▶ [Directive] Reproduce verbatim the lines of the records that begin at the line containing "Rendered at 1654 by 1241 pixels." and stop after the line containing "picture [0, 0, 1654, 1241]".

▶ [Information provided]
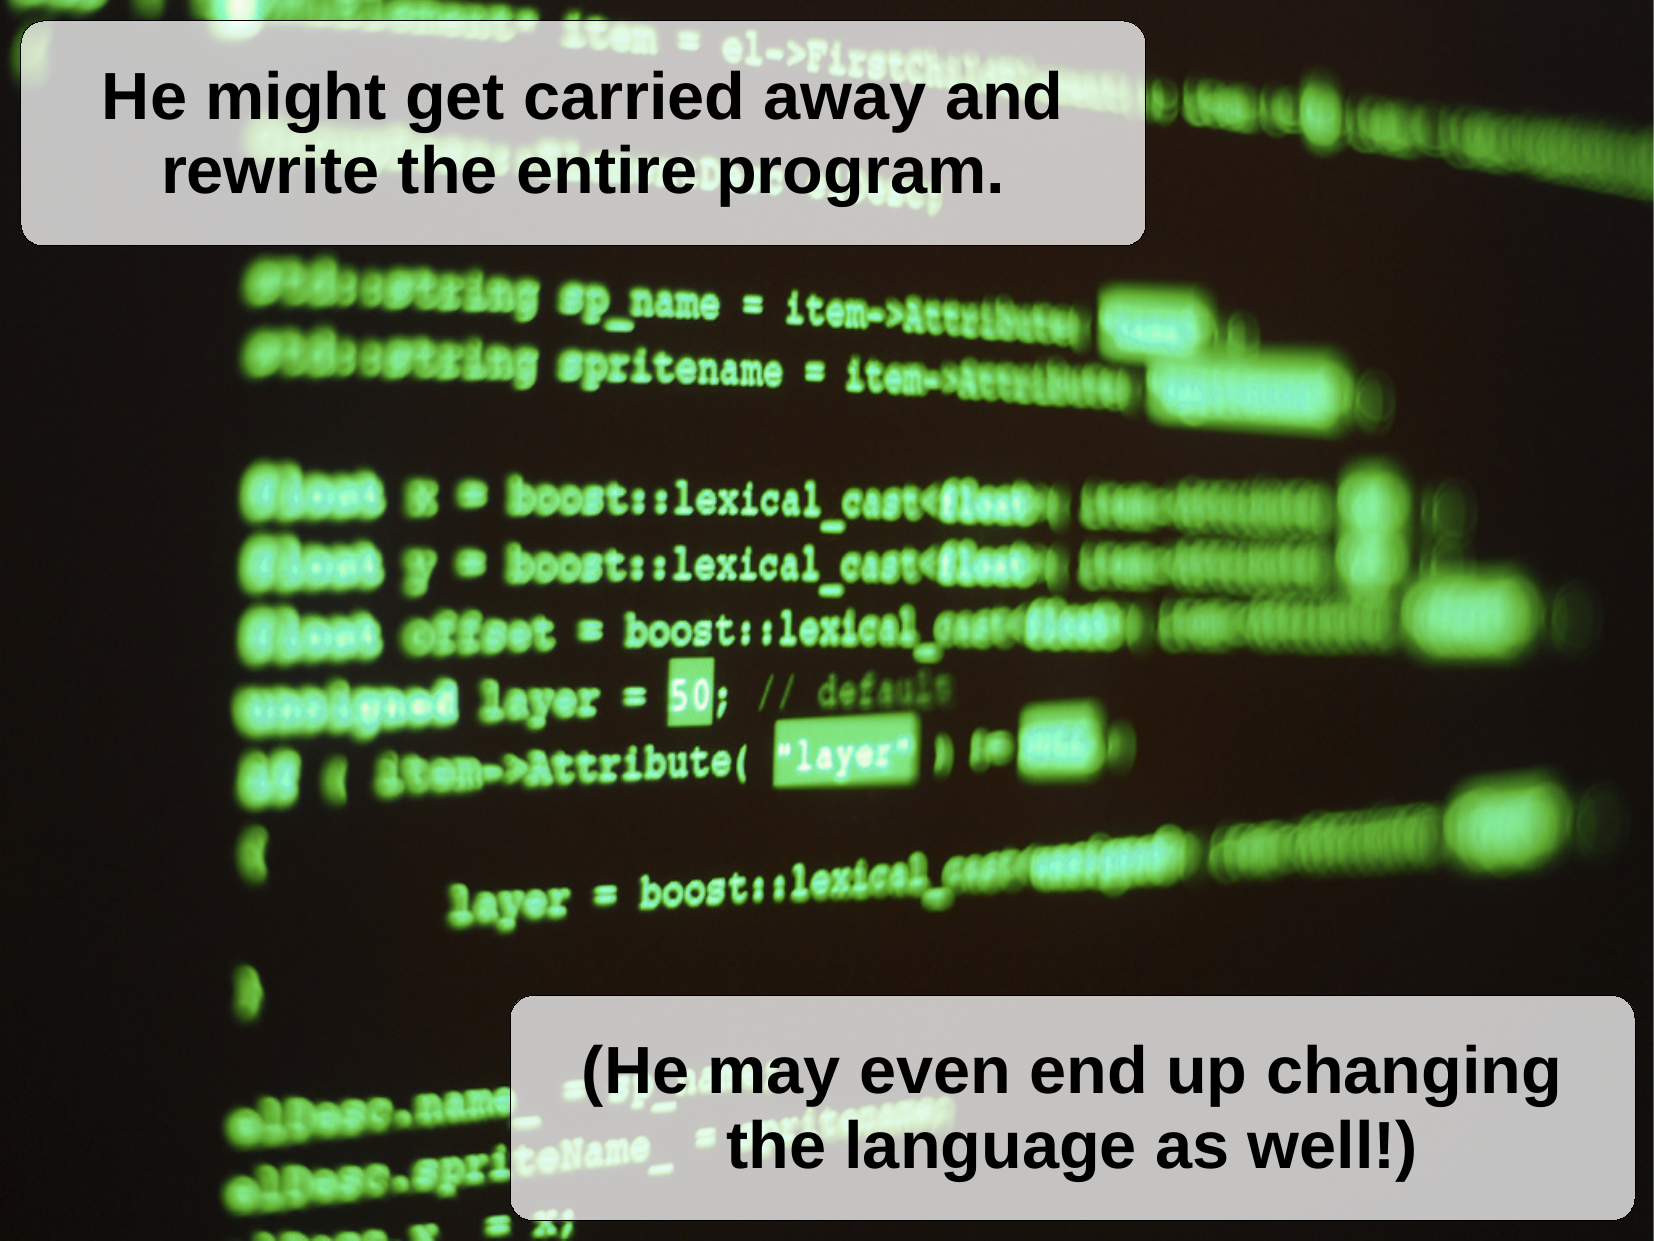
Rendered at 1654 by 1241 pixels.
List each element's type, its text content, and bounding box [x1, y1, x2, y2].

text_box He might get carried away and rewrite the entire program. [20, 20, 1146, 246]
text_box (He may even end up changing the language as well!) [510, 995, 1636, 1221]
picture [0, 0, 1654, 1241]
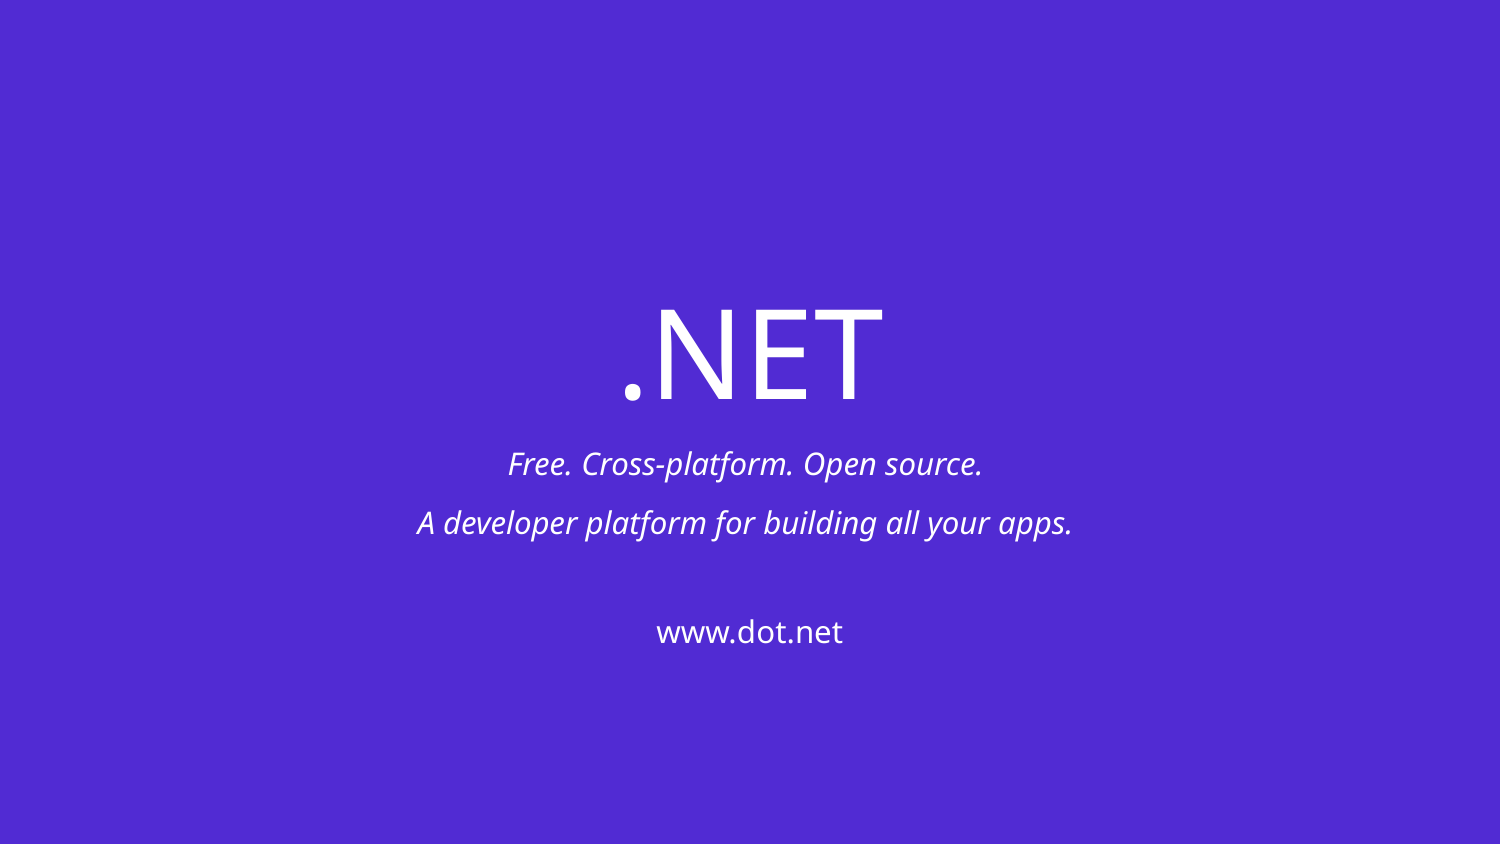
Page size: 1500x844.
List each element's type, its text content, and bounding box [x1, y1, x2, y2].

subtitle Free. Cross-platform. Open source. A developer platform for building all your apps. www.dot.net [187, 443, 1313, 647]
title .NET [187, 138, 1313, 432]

--

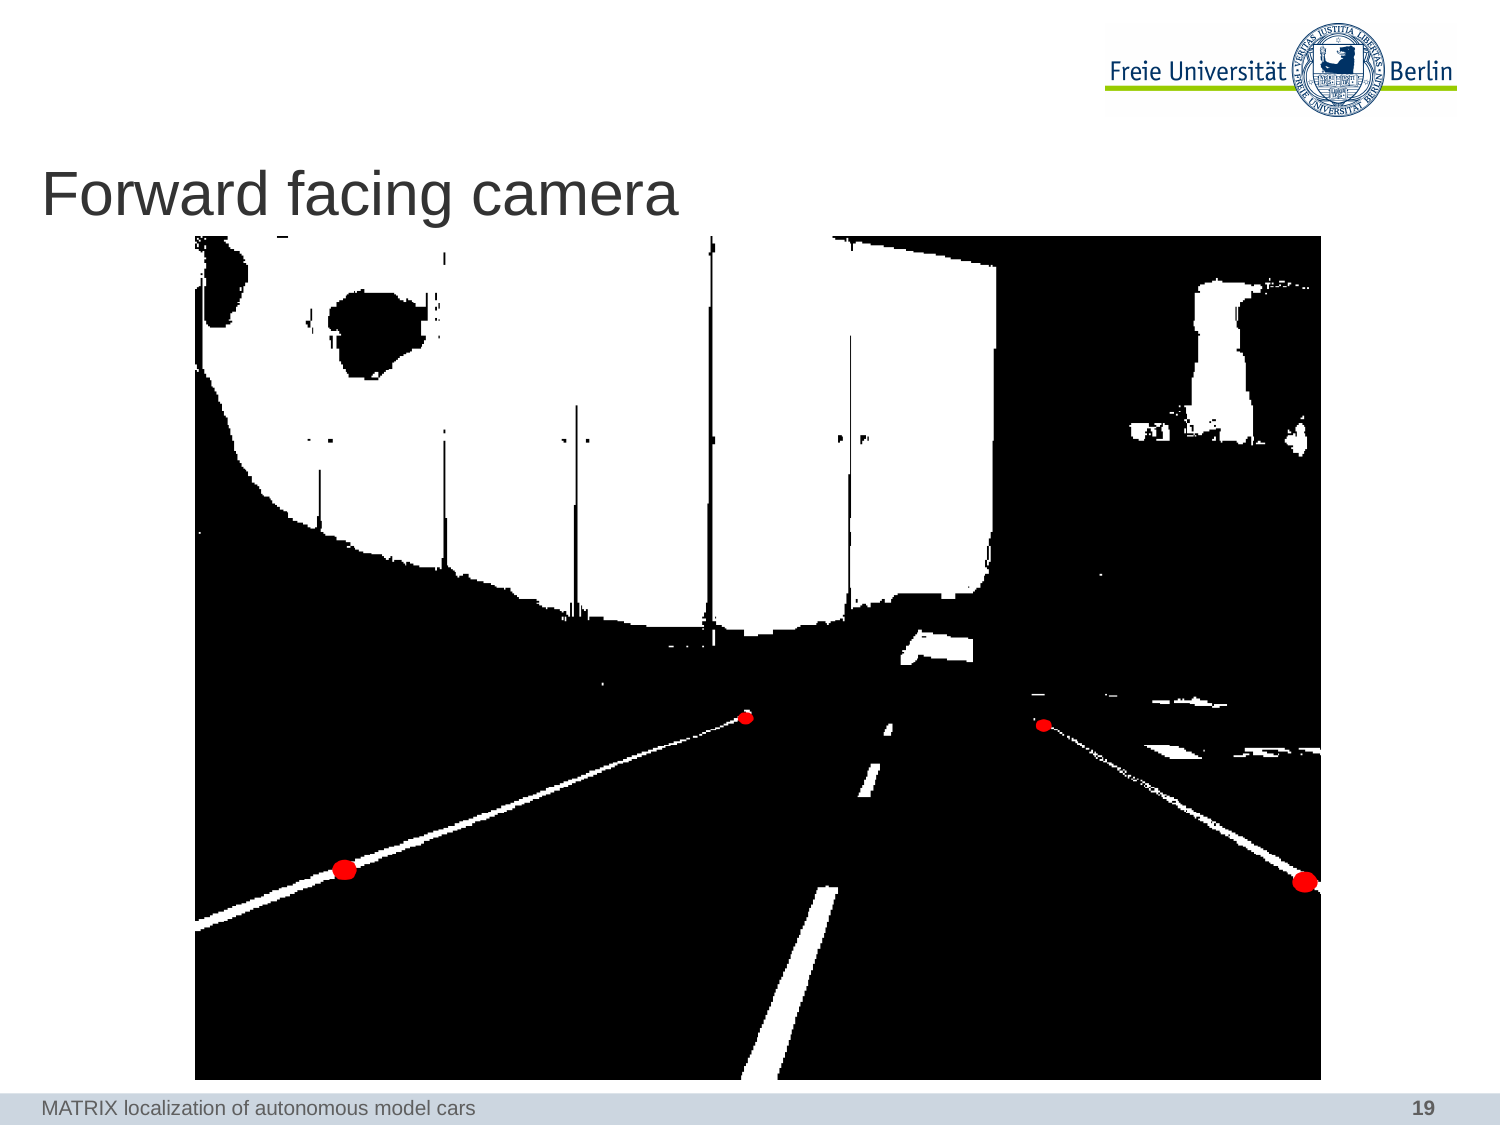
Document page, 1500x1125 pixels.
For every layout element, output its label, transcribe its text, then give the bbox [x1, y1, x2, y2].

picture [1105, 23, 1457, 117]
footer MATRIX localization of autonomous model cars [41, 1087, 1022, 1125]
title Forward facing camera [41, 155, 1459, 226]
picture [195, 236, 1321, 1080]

▶ [Solution for this exercise]
Rendered at 1654 by 1241 pixels.
List each element's type, its text content, and bounding box [x1, y1, x2, y2].

text_box He might get carried away and rewrite the entire program. [20, 20, 1146, 246]
text_box (He may even end up changing the language as well!) [510, 995, 1636, 1221]
picture [0, 0, 1654, 1241]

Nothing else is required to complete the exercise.